Let's lay out everything there is to know about online marketing, or marketing in general:

  1. You have to have a product which is valuable - provides an actual service.
  2. You have to be able to produce this product routinely and inexpensively.
  3. You have to be tell people you have this product - and that it's worth something to them.
  4. You have to be able to deliver this product (service) quickly and easily.
  5. You have to make sure your client is happy with his service (product) and got more than he thought it was worth.
That's it. Really.

#1 is the failure of most online marketing, because what they are selling is just trivial data. And that is why people opt-out of your mailing list (like I did above). I don't need to be pitched - because I don't waste my disposable income on just anything that comes around.) This is also the failure of cheap markets, like auctions - but also the clue to their success. People want to get high-quality items for cheaper than their perceived value. Perceived is the keyword there.

#2 is the downfall of eBay PowerSeller wannabes and the headache of most start-ups. How to set up manufacturing and how to generate these products routinely, for as low an overhead as possible. Information products are the cheapest down this line. But their downfall is that once they are released to the Internet, they are simple to copy and reproduce. As well, people can pass your static download address to anyone - sucking down all your bandwidth and giving away the shop. So this takes some figuring out, even with "virtual" products.

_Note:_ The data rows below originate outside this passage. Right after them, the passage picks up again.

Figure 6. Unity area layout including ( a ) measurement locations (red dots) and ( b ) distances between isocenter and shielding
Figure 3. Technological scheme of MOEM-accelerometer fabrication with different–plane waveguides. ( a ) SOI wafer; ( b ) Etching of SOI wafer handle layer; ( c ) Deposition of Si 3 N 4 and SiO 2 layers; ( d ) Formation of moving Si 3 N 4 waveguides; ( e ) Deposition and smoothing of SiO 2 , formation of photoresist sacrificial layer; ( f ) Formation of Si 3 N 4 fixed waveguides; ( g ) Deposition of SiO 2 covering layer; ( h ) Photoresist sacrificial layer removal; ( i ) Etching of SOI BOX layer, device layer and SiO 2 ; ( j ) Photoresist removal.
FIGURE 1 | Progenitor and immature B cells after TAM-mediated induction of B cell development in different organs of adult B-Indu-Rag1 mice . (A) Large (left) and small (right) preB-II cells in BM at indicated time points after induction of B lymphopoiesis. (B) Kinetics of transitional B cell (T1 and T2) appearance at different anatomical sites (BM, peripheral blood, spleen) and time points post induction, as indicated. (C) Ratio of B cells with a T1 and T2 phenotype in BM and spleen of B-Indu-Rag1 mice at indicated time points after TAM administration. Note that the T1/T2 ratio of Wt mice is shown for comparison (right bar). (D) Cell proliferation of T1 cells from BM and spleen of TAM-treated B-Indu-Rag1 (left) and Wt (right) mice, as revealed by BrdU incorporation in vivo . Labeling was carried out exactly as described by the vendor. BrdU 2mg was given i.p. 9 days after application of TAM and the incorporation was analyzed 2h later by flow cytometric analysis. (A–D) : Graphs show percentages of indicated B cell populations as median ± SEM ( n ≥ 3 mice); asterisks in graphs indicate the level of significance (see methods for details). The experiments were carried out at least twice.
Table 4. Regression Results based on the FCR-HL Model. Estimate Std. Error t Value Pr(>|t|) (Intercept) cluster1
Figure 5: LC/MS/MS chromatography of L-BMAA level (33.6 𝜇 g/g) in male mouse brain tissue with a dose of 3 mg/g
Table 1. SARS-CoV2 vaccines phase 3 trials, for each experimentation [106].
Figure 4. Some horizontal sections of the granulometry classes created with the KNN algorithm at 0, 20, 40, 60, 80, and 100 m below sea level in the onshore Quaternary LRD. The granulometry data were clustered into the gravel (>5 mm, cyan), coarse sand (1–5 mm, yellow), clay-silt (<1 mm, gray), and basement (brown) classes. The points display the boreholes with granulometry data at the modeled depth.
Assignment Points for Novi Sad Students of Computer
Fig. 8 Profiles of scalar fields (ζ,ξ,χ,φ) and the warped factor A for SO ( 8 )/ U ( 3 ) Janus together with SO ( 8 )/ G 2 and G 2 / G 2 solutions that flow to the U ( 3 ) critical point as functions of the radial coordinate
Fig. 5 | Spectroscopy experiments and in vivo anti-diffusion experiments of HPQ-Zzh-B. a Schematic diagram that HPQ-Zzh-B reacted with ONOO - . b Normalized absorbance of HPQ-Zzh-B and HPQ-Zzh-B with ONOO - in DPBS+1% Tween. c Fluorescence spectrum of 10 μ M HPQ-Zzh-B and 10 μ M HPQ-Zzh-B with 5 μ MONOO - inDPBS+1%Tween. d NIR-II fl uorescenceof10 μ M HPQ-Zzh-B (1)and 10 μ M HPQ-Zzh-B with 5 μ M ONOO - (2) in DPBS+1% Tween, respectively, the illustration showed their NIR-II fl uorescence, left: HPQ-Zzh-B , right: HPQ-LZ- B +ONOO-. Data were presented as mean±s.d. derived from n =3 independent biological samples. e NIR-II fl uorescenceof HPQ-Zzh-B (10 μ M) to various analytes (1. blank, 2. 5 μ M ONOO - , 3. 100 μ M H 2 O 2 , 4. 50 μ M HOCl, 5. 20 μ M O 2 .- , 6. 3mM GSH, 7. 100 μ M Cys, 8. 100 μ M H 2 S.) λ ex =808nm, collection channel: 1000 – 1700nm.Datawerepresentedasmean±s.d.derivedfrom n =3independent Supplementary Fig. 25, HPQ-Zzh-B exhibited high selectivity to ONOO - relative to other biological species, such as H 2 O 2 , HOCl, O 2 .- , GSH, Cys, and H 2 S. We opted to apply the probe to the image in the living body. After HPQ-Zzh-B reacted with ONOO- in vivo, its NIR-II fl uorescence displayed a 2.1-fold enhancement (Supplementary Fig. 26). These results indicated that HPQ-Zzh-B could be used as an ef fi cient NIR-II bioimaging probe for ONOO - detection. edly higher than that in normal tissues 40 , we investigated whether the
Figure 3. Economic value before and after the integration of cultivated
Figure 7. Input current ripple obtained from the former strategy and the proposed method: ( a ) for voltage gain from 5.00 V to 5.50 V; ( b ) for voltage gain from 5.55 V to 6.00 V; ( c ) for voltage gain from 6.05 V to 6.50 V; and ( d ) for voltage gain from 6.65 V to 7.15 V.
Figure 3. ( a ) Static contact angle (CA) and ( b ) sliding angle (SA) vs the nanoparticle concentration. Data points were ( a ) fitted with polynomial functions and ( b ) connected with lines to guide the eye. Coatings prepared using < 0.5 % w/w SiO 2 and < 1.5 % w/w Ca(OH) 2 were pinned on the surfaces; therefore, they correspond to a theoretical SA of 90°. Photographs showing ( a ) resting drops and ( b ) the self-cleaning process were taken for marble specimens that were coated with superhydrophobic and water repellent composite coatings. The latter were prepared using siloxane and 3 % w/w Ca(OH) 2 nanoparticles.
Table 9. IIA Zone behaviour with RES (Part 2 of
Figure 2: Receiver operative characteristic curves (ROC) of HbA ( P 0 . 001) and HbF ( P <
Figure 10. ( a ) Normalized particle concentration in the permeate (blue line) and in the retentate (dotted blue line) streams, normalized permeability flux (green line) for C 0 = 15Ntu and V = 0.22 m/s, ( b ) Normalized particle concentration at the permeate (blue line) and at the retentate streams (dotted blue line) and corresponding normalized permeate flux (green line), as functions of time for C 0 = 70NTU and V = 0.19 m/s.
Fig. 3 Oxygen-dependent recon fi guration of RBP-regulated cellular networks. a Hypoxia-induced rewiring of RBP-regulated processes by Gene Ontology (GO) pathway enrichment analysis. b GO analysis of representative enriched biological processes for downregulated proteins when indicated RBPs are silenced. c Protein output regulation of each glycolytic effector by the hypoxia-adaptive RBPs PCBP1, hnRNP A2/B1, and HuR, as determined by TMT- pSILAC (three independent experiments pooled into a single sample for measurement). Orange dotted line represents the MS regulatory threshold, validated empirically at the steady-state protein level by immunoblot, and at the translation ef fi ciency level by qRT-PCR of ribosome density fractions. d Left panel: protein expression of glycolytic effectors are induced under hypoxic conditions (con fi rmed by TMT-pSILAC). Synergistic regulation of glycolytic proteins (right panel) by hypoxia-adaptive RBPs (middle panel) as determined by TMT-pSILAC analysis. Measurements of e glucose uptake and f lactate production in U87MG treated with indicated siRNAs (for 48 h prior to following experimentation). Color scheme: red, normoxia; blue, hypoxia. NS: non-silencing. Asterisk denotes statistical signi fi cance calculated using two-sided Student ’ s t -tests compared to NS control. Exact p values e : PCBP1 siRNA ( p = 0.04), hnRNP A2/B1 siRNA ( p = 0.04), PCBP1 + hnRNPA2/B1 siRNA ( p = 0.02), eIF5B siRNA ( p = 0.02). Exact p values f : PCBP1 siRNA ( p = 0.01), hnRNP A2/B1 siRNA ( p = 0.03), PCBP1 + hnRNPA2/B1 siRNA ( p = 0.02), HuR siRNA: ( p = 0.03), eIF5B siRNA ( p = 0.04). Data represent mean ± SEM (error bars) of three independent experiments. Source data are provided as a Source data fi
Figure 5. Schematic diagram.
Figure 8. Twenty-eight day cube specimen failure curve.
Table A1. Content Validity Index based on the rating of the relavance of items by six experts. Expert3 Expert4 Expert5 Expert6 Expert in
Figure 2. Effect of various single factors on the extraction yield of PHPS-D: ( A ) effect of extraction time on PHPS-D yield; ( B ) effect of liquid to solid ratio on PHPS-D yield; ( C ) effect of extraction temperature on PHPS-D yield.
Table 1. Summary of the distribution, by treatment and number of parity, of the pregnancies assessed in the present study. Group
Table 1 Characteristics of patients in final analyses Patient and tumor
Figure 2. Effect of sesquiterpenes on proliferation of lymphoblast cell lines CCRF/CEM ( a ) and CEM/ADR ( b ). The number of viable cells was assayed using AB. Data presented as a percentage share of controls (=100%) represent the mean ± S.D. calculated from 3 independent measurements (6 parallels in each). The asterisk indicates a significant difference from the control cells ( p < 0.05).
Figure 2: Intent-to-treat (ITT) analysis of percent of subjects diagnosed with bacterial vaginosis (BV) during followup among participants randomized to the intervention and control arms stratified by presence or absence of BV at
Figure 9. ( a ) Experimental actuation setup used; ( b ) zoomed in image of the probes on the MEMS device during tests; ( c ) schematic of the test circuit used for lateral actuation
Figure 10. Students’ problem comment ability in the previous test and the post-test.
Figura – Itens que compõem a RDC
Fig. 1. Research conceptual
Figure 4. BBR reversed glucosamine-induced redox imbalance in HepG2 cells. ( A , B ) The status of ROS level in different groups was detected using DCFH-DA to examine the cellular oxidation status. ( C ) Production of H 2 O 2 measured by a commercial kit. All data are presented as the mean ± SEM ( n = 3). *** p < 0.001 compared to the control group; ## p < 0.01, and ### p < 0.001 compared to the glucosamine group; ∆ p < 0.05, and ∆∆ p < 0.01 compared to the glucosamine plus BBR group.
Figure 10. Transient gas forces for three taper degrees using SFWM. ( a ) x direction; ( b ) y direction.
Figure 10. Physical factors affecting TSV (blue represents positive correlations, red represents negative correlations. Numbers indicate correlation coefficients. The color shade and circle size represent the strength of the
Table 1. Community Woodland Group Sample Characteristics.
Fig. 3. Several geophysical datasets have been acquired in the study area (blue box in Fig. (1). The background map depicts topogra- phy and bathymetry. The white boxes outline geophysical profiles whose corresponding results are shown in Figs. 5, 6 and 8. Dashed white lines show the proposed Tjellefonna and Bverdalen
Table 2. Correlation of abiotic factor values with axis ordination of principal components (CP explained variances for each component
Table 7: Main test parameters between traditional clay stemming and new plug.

#3 is all promotion. Promotion isn't marketing, just a small part of it. Marketing is building/creating a market. Marketing means you get conversions and sales. But if you don't promote, you can't get leads, can't get conversions, can't get sales. So you have to tell people effectively how you have this product and how they can get their own copy/version of it. This is where your sales page has to be top notch - and why social media loves informational content.

#4 is the next hitch. Rising fuel costs has made some of this prohibitive. Just more overhead and money is just another commodity, so it floats upward = inflation. Digital delivery might be one solution, but again - you have to have your backend in place to ensure the paying customer gets his product and the others don't.

#5 concerns follow-up. Happy customers tell 4 other people, unhappy ones tell 10. This means having an excellent product and contacting buyers to see what they have to say about it. You can then use these testimonials in your next promotion - and as well, cross-sell that customer other products. Here's your backend and your sales funnel.

Now to be fair, things change constantly. New techniques are worked out all the time. Social media didn't exist a couple of years ago, and the Internet is hardly a decade old. Yet nearly a quarter of our commerce is now Internet-based. So you have to keep on top of things.

But the basics are these:
  • Good products - great value.
  • Good promotion - includes how to write copy.
  • Great delivery and follow-up.
As you keep these simple few points in, all else falls in line.

If you hear about people trying to sell you secrets based on how much you can make from their product - figure they are just trying to make money out of thin air and have no real value to exchange with you for your hard-earned money.